D’un autre côté, à minuit, Rinuce sortit de sa maison pour obéir aux ordres de la dame. Dans la route, il s’occupait tristement de ce qui pouvait lui arriver. « Si je suis surpris, disait-il en soi-même, avec le corps d’Étrangle-Dieu sur mes épaules, je serai mis entre les mains de la justice : si l’on me traite de magicien, je cours risque d’être brûlé : si les parents du mort viennent à savoir ceci, me voilà exposé à toutes les suites de leur juste ressentiment. Mille autres idées affligeantes le rendaient incertain. Mais, quoi ! disait-il en son cœur, la première fois que cette femme si aimable et si tendrement chérie me demande un service, je lui refuserais, surtout quand ses plus chères faveurs en doivent être le prix ! Non. Dussé-je en mourir, j’essayerai de faire ce que j’ai promis. » Il va droit au tombeau, et l’ouvre légèrement. Au bruit qu’il fait, Alexandre, quoique effrayé, ne dit mot. Dès que Rinuce fut entré, croyant s’emparer du corps d’Étrangle-Dieu, il prend Alexandre par les pieds, le tire dehors, le charge sur ses épaules, et s’enfuit vers la maison de la dame. Comme il ne donnait pas beaucoup d’attention à son fardeau, et que la nuit d’ailleurs était fort obscure, le prétendu mort recevait de temps en temps des contusions ; sa tête donnait tantôt contre le coin d’une rue, tantôt contre une porte, et tantôt contre autre chose. Rinuce était déjà tout près de la porte de madame Françoise, qui s’était mise à la fenêtre avec sa servante pour voir s’il portait Alexandre, et qui avait des excuses toutes prêtes pour les renvoyer tous deux, lorsque le hasard la servit à son gré. Les gens du guet, placés dans cette rue pour arrêter un malfaiteur, entendant marcher Rinuce, tirent tout à coup leurs lanternes de dessous leurs habits pour voir qui c’était et ce qu’ils avaient à faire.
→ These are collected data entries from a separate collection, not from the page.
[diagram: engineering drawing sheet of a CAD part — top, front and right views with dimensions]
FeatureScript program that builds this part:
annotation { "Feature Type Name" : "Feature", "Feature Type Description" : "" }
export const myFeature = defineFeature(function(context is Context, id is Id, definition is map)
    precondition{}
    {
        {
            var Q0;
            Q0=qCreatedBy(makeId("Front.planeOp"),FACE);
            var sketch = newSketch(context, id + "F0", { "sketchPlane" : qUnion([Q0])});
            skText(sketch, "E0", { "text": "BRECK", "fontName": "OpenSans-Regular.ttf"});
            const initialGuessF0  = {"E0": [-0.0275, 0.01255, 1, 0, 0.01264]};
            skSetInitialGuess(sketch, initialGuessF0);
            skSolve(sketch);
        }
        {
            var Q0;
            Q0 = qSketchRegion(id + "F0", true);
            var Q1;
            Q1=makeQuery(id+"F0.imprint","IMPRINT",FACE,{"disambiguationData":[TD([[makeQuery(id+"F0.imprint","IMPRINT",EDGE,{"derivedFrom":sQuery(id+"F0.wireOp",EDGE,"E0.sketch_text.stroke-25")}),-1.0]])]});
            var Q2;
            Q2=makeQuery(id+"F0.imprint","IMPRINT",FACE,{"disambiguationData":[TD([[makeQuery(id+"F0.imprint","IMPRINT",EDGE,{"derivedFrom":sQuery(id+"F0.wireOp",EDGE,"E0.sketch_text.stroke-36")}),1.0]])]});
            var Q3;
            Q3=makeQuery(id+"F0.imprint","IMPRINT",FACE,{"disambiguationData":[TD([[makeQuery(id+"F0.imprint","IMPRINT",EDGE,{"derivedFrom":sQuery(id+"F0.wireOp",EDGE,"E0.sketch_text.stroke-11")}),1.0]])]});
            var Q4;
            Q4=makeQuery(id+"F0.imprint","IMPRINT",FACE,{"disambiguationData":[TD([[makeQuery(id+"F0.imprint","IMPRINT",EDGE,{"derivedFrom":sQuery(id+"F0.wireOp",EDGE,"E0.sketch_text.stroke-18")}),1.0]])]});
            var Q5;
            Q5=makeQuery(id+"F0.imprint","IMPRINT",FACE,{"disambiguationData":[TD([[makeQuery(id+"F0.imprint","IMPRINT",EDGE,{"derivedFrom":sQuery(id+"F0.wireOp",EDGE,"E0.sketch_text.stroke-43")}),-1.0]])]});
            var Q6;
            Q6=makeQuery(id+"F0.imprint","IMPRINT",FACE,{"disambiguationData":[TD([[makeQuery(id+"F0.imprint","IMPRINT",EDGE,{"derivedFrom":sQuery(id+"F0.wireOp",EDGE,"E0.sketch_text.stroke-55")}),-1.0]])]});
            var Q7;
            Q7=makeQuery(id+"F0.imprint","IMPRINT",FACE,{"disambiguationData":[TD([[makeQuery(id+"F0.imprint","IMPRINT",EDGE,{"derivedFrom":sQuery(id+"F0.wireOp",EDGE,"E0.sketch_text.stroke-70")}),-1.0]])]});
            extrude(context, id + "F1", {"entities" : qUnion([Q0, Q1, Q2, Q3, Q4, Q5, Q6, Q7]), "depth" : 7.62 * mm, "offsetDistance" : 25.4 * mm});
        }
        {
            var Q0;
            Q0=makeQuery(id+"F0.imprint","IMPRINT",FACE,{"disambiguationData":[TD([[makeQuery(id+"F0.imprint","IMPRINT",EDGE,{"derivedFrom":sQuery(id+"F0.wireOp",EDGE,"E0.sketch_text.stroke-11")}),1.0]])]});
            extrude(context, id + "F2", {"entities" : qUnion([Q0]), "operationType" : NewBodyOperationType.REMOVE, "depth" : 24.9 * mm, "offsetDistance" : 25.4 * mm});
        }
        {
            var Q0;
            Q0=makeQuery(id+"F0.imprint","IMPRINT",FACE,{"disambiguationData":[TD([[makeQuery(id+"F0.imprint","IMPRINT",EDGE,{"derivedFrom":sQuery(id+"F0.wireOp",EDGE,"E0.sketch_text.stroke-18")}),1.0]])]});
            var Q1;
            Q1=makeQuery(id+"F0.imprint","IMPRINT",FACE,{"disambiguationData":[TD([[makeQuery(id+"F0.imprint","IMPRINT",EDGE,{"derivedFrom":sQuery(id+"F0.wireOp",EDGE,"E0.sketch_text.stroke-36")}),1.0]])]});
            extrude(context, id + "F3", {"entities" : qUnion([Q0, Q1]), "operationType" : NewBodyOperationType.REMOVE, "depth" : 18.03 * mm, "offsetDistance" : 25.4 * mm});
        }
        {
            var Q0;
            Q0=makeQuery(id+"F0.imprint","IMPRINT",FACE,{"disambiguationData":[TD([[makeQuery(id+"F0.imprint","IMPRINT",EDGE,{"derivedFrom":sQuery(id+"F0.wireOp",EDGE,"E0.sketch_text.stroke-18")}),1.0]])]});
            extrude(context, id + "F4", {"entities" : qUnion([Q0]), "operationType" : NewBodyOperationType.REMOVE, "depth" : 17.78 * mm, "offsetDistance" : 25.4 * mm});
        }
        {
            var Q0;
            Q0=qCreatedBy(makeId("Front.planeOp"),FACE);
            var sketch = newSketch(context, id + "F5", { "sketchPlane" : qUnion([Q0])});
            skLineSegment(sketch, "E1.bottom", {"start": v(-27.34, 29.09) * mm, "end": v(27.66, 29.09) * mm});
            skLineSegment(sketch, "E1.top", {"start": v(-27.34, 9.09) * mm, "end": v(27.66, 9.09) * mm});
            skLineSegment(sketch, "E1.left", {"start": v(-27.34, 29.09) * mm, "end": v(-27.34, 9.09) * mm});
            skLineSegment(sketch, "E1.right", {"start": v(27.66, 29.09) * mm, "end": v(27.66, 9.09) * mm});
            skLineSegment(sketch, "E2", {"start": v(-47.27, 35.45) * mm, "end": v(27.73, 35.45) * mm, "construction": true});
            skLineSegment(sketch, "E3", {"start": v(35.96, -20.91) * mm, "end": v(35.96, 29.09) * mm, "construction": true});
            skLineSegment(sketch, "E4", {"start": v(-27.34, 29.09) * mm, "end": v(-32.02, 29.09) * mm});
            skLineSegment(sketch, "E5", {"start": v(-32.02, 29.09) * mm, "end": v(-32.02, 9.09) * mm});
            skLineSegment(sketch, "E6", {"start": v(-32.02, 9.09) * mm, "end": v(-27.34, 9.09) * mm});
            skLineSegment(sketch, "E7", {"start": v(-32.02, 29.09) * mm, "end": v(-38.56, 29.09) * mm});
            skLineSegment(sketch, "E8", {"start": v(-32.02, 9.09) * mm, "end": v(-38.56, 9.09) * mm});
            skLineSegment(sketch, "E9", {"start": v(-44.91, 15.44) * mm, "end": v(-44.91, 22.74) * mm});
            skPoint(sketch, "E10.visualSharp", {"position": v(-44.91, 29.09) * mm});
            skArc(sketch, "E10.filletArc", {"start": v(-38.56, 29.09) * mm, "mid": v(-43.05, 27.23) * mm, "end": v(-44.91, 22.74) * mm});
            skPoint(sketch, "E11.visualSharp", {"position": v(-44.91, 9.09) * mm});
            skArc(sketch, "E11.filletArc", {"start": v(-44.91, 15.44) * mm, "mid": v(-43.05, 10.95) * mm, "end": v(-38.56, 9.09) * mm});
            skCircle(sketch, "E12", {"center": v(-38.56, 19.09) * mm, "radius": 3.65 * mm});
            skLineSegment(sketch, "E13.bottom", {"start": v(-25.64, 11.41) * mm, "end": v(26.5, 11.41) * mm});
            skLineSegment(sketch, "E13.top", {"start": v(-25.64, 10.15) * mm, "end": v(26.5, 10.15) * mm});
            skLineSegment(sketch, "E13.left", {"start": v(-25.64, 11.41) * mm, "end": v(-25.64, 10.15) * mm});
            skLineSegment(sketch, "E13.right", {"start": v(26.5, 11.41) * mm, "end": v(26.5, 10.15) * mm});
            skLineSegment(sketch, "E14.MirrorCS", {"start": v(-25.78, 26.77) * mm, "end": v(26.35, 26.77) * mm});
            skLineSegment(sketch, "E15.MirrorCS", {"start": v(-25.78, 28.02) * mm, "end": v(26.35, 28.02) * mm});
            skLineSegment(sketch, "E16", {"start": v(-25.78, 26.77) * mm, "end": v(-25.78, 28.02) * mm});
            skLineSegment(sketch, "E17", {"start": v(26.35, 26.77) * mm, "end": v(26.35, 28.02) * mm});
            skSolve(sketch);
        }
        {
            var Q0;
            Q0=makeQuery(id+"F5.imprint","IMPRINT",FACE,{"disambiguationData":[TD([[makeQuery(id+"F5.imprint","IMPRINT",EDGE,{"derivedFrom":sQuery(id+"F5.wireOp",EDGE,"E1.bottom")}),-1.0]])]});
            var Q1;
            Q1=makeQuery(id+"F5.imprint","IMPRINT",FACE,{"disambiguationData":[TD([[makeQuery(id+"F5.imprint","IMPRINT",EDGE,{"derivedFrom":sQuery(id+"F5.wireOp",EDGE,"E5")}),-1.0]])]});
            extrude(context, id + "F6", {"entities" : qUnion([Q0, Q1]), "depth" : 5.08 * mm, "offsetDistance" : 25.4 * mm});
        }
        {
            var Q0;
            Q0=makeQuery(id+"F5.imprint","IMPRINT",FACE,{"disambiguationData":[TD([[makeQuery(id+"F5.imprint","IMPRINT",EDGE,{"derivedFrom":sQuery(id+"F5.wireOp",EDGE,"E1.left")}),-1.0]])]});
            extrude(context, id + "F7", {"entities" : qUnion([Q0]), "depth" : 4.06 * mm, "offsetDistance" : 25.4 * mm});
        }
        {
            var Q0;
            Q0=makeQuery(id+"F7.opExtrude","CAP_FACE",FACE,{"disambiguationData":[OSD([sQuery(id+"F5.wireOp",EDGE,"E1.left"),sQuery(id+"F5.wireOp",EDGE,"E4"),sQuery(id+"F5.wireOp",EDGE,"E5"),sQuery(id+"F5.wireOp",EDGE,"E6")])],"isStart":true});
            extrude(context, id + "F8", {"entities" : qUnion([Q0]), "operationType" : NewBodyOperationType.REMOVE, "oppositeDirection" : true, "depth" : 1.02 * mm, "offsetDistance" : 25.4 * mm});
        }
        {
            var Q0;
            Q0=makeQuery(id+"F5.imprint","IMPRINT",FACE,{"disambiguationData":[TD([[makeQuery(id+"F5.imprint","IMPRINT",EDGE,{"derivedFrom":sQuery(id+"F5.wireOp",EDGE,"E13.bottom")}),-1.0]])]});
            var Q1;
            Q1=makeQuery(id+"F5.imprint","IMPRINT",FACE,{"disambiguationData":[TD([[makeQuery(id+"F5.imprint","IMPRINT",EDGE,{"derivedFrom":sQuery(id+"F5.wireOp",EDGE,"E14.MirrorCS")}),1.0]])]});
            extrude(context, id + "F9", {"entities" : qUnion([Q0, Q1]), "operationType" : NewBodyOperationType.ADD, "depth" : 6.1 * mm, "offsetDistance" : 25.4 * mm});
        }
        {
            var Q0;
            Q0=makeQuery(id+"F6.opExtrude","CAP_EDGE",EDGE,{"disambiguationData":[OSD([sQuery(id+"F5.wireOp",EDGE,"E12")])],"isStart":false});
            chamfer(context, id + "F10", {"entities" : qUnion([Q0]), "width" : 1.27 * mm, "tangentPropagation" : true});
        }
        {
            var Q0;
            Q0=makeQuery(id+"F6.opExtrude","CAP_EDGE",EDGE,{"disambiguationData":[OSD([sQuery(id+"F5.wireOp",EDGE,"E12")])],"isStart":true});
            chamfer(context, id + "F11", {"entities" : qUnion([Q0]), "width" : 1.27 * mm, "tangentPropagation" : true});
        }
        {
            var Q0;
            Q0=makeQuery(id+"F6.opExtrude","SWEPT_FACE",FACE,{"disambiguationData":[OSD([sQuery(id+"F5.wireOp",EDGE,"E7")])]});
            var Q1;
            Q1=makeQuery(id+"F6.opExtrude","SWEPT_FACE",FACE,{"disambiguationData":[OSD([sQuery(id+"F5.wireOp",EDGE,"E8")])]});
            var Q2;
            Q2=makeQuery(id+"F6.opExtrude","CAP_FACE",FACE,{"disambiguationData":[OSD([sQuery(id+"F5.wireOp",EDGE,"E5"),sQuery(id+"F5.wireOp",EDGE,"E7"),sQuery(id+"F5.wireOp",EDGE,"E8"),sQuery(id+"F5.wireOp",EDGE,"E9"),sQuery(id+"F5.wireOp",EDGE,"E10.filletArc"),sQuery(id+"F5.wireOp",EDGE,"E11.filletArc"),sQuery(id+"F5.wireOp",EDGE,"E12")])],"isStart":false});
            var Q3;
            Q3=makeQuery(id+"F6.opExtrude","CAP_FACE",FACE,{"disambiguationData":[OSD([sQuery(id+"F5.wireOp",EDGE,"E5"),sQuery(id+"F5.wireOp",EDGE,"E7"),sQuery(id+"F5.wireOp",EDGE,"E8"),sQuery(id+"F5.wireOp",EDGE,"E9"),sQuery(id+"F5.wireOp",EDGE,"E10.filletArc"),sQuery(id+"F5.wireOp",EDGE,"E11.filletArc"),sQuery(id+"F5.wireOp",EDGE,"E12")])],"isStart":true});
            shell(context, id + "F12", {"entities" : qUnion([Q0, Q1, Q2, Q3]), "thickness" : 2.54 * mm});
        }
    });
Ils agitent leurs rondaches[1] et leurs javelines en criant : « Qui est là ? » À cette brusque interrogation, Rinuce les reconnut, et n’ayant pas trop le loisir de songer à ce qu’il devait faire, il laisse tomber son fardeau et s’enfuit à toutes jambes. Alexandre, quoiqu’il eût sur son dos les habits d’Étrangle-Dieu, qui étaient fort longs, s’enfuit de même. À la faveur des lanternes du guet, la dame avait vu toute cette scène, et s’était fort bien aperçue que Rinuce portait Alexandre, et que celui-ci était couvert des habits d’Étrangle-Dieu ; leur courage

  1. Grand bouclier circulaire porté par les fantassins et les cavaliers au Moyen Âge et au XVIe siècle. (Note du correcteur ebooks libre et gratuit).